Comparison of the four indices with the clinical gold standard measurements.
| Partial correlation coefficient | SCDR_proximal | SCDR_distal | BEI |
|---|---|---|---|
| Index1 Mean | 0.311 | 0.274 | 0.596** |
| Index1 Sum | 0.050 | 0.037 | 0.508** |
| Index 1 Mean of Proximal | 0.020 | − 0.027 | 0.294 |
| Index 1 Sum of Proximal | − 0.160 | − 0.174 | 0.326 |
| Index 1 Mean of Distal | 0.448* | 0.427* | 0.701*** |
| Index 1 Sum of Distal | 0.191 | 0.183 | 0.552** |
| Index 2 Mean | 0.381 | 0.406* | 0.836*** |
| Index 2 Sum | 0.310 | 0.304 | 0.809*** |
| Index 2 Mean of Proximal | 0.218 | 0.233 | 0.630*** |
| Index 2 Sum of Proximal | 0.281 | 0.263 | 0.729*** |
| Index 2 Mean of Distal | 0.424* | 0.460* | 0.875*** |
| Index 2 Sum of Distal | 0.318 | 0.321 | 0.832*** |
| Index 3 Mean | 0.210 | 0.231 | 0.223 |
| Index 3 Sum | 0.176 | 0.199 | 0.420* |
| Index 3 Mean of Proximal | 0.148 | 0.175 | 0.193 |
| Index 3 Sum of Proximal | 0.060 | 0.090 | 0.324 |
| Index 3 Mean of Distal | 0.239 | 0.250 | 0.506** |
| Index 3 Sum of Distal | 0.180 | 0.190 | 0.546** |
| Index 4 | 0.160 | 0.183 | 0.551** |
SCDR standardized circumference difference ratio, BEI bioelectrical impedance
*0.01 < p < 0.05, **0.001 < p < 0.01, ***p < 0.001.

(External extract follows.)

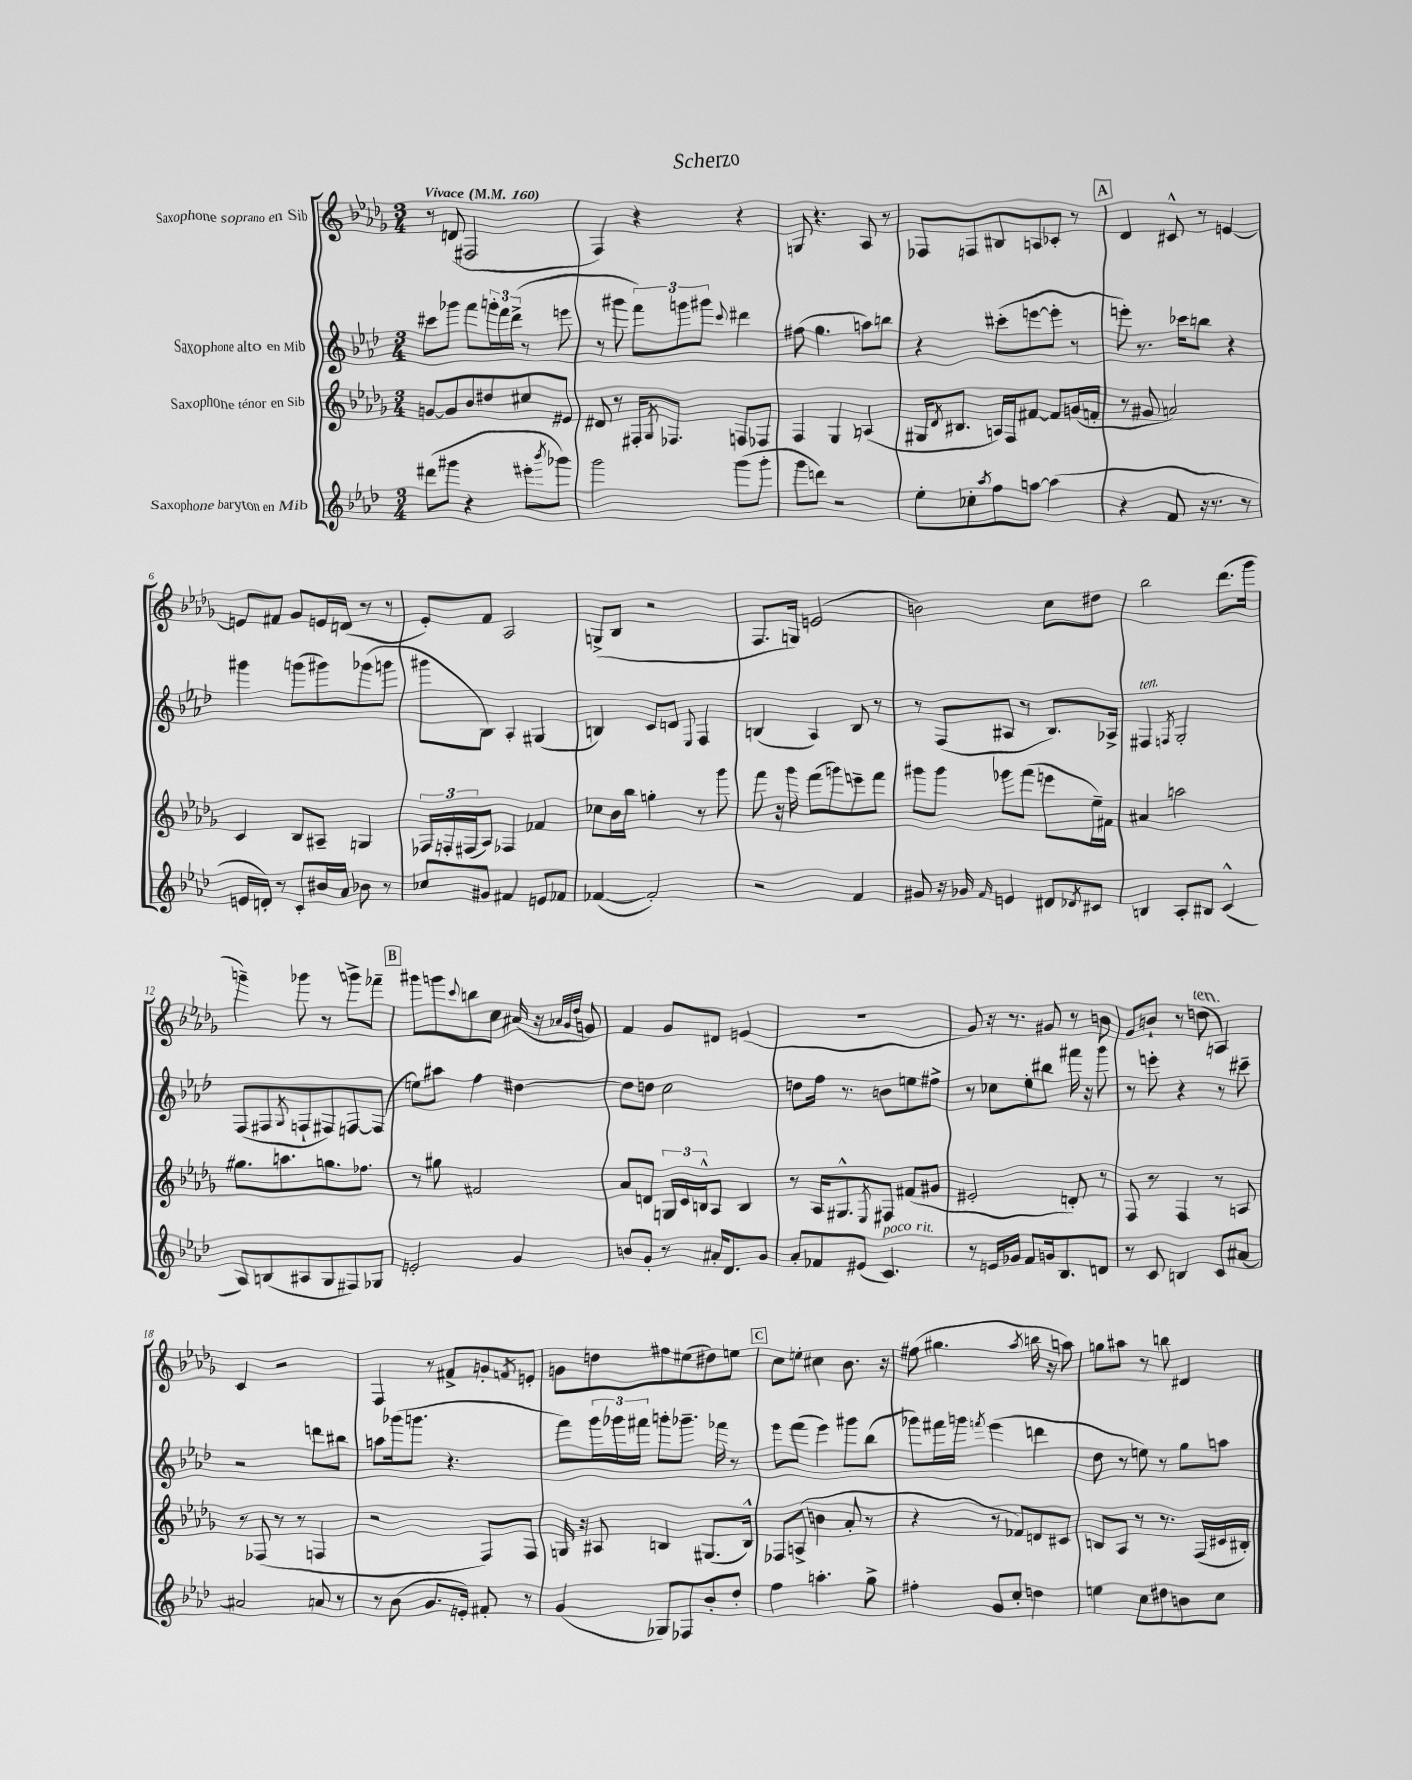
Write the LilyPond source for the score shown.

Figure 4Developed GUI used to categorize every pixel into one of five classes (air, skin, muscle/water, fat, and fibrosis). The pixels classified as fibrosis are marked in green.
Figure 5Labeling process using the lab-developed GUI. (a) Original image. (b) Selection of exterior skin pixels. (c) Manual selection of interior muscle and water pixels from − 34 to 26 HU. (d) Selection of the donut-shaped area in the original image using the labeled skin and muscle/water pixels. (e) Differentiation of fat and fibrosis pixels using the k-mean clustering method.